__Source document__.
***

Do you think India would have defended if Jadhav would have been a terrorist?
Kulbushan Jadhav – Much Ado About Nothing
Kulbushan Jadhav – Much Ado About Nothing
Pakistan has taken many adverse hits in the past year in the international legal arena: most prominent among these being the abject failures of the federal government in handling the international arbitrations of significant magnitude. However, these cases, despite involving the most valuable natural resources of the state, have not gained much traction other than a few small pieces in print media. Curiously, the
Jadhav case, which is more of a matter of principle and clearly less dire than the debacles in the other international cases, has been the subject of much comment and debate among the legal fraternity and those who put themselves forward as public intellectuals. This may be because
Jadhav’s case is a case against India, but this cannot be true, for the
Indus Waters case is also against India. Perhaps the reason the
Jadhav case receives greater traction is because it is a simple issue that strikes at the core of nationalist feeling of the Pakistani body politic.
The comments on the
Jadhav case have been multifarious, but the vast majority of commentary has been of a negative nature, particularly with regards to the legal strategy adopted by Pakistan. It is not difficult to understand why such criticism has come to the fore. The government has generally handled Pakistan’s international disputes in a most pathetic and incompetent manner. This much is apparent from the cases involving international arbitrations of significant magnitude where the government has appointed local and foreign counsel who lack the necessary expertise to advise the federal government, and hence, the results of the cases are adverse to Pakistan, so much so that the World Bank has even refused to write the letters to constitute the Court of Arbitration under the
Indus Waters Treaty. Moreover, the international law expert that the government has appointed is a lawyer by profession who has been practising law for nearly twenty years but is curiously unknown to the legal fraternity. This consultant is paid a hefty amount in salary, but is nowhere to be seen in the
Jadhav case, despite the purported national importance of the case. This, of course, is perhaps for the best, as there is not much that he can offer in the way of legal assistance to the federal government, but this hearkens to the judgment of Justice Qazi Faez Isa in
Rasheed Ahmed’s case, where the Supreme Court lamented the fact that much public money was expended on the salaries of law officers, yet private counsel were also appointed who were paid even greater sums out of the public’s pocket.
In this backdrop, it is not surprising that the criticism of Pakistan’s approach and strategy has been quite harsh. However, it is necessary as a lawyer to look at the particular facts and circumstances of the
Jadhav case. There are three criticisms that have been widespread, and are, on the face of it, fallacious.

***

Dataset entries

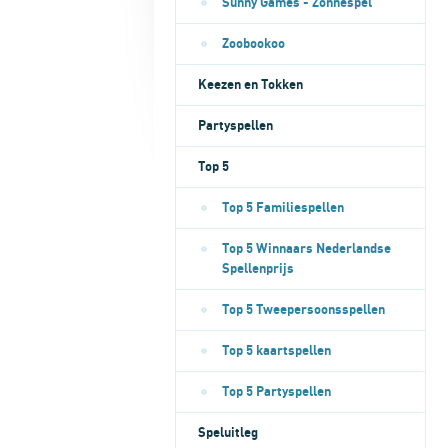
Sunny Games - Zonnespel
Zoobookoo
Keezen en Tokken
Partyspellen
Top 5
Top 5 Familiespellen
Top 5 Winnaars Nederlandse
Spellenprijs
Top 5 Tweepersoonsspellen
Top 5 kaartspellen
Top 5 Partyspellen
Speluitleg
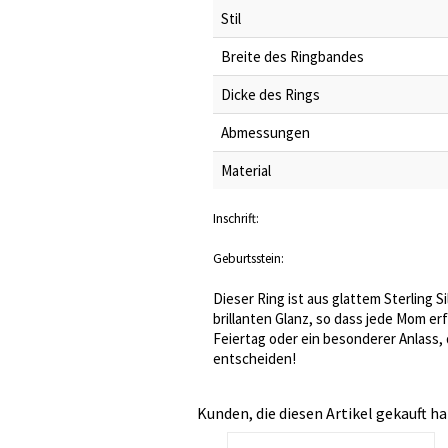
Stil
Breite des Ringbandes
Dicke des Rings
Abmessungen
Material
Inschrift:
Geburtsstein:
Dieser Ring ist aus glattem Sterling 
brillanten Glanz, so dass jede Mom er
Feiertag oder ein besonderer Anlass, 
entscheiden!
Kunden, die diesen Artikel gekauft ha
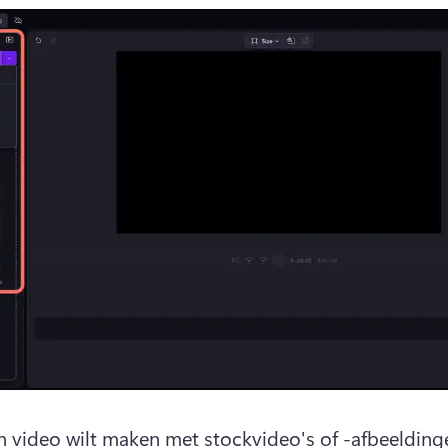
en video wilt maken met stockvideo's of -afbeeldingen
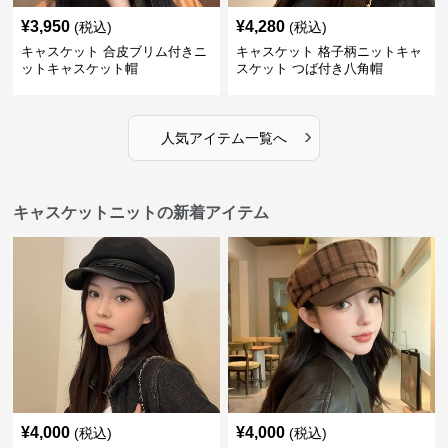
¥
3,950
¥
4,280
(税込)
(税込)
キャスケット 合皮ブリム付きニ
キャスケット 格子柄ニットキャ
ットキャスケット帽
スケット つば付き八角帽
›
人気アイテム一覧へ
キャスケットニットの新着アイテム
¥
4,000
¥
4,000
(税込)
(税込)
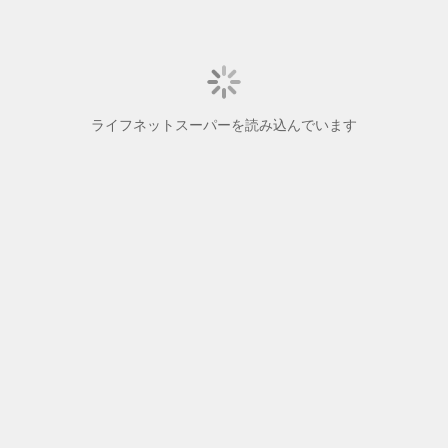
ライフネットスーパーを読み込んでいます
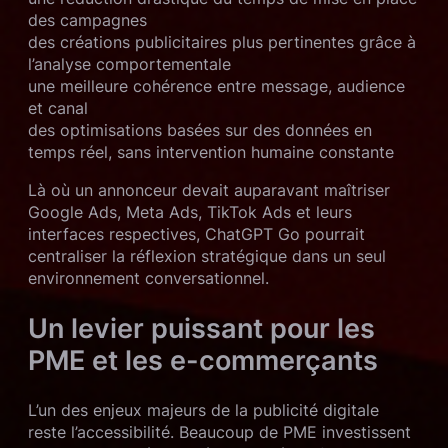
des campagnes
des créations publicitaires plus pertinentes grâce à
l’analyse comportementale
une meilleure cohérence entre message, audience
et canal
des optimisations basées sur des données en
temps réel, sans intervention humaine constante
Là où un annonceur devait auparavant maîtriser
Google Ads, Meta Ads, TikTok Ads et leurs
interfaces respectives, ChatGPT Go pourrait
centraliser la réflexion stratégique dans un seul
environnement conversationnel.
Un levier puissant pour les
PME et les e-commerçants
L’un des enjeux majeurs de la publicité digitale
reste l’accessibilité. Beaucoup de PME investissent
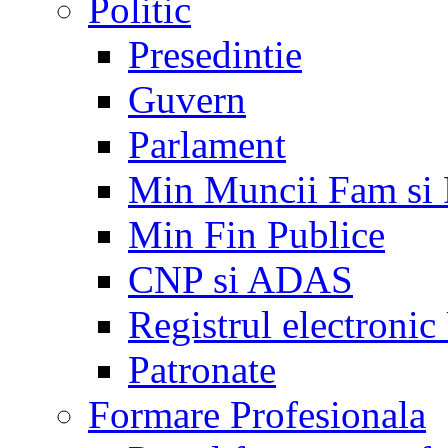
Politic
Presedintie
Guvern
Parlament
Min Muncii Fam si
Min Fin Publice
CNP si ADAS
Registrul electroni
Patronate
Formare Profesionala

***

__Questions to answer__.
- A) Swap "Speluitleg" for "Spelregels" in the dataset entries from their first line through the line containing "en video wilt", and reproduce that span with every other word unchanged. Omit the pictures from your answer.
- B) Continue the commentary on the Kulbushan Jadhav case from the point at which it stops.

__Answers per task__.
- A)
Sunny Games - Zonnespel
Zoobookoo
Keezen en Tokken
Partyspellen
Top 5
Top 5 Familiespellen
Top 5 Winnaars Nederlandse
Spellenprijs
Top 5 Tweepersoonsspellen
Top 5 kaartspellen
Top 5 Partyspellen
Spelregels
Stil
Breite des Ringbandes
Dicke des Rings
Abmessungen
Material
Inschrift:
Geburtsstein:
Dieser Ring ist aus glattem Sterling 
brillanten Glanz, so dass jede Mom er
Feiertag oder ein besonderer Anlass, 
entscheiden!
Kunden, die diesen Artikel gekauft ha
en video wilt maken met stockvideo's of -afbeeldingen

- B)
The first and most prominent criticism in the
Jadhav case has been an
ad hominem attack on the counsel appointed to represent Pakistan. Such criticism is ill-founded, as Mr. Khawar Qureshi QC is a lawyer with impeccable credentials and was one of the best possible choices to argue the case before the ICJ.
The second criticism questions why Pakistan appeared before the ICJ in the first place. Examples such as the intractable positions of the United States in the
Nicaragua case and China in the
South China Sea case are cited as examples of states refusing to appear before the ICJ. Pakistan is not a superpower like the US or China. There will be instances in the diplomatic realm in the future where international law can be used in Pakistan’s favour. Pakistan will be in a much weaker position internationally and diplomatically if it has the black mark of having disobeyed the ICJ. Therefore, the decision to appear before the ICJ was eminently correct. Even otherwise, it is a basic principle of legal practice that when a party contests the jurisdiction of a court, that party must appear before such court and argue why it contests such jurisdiction.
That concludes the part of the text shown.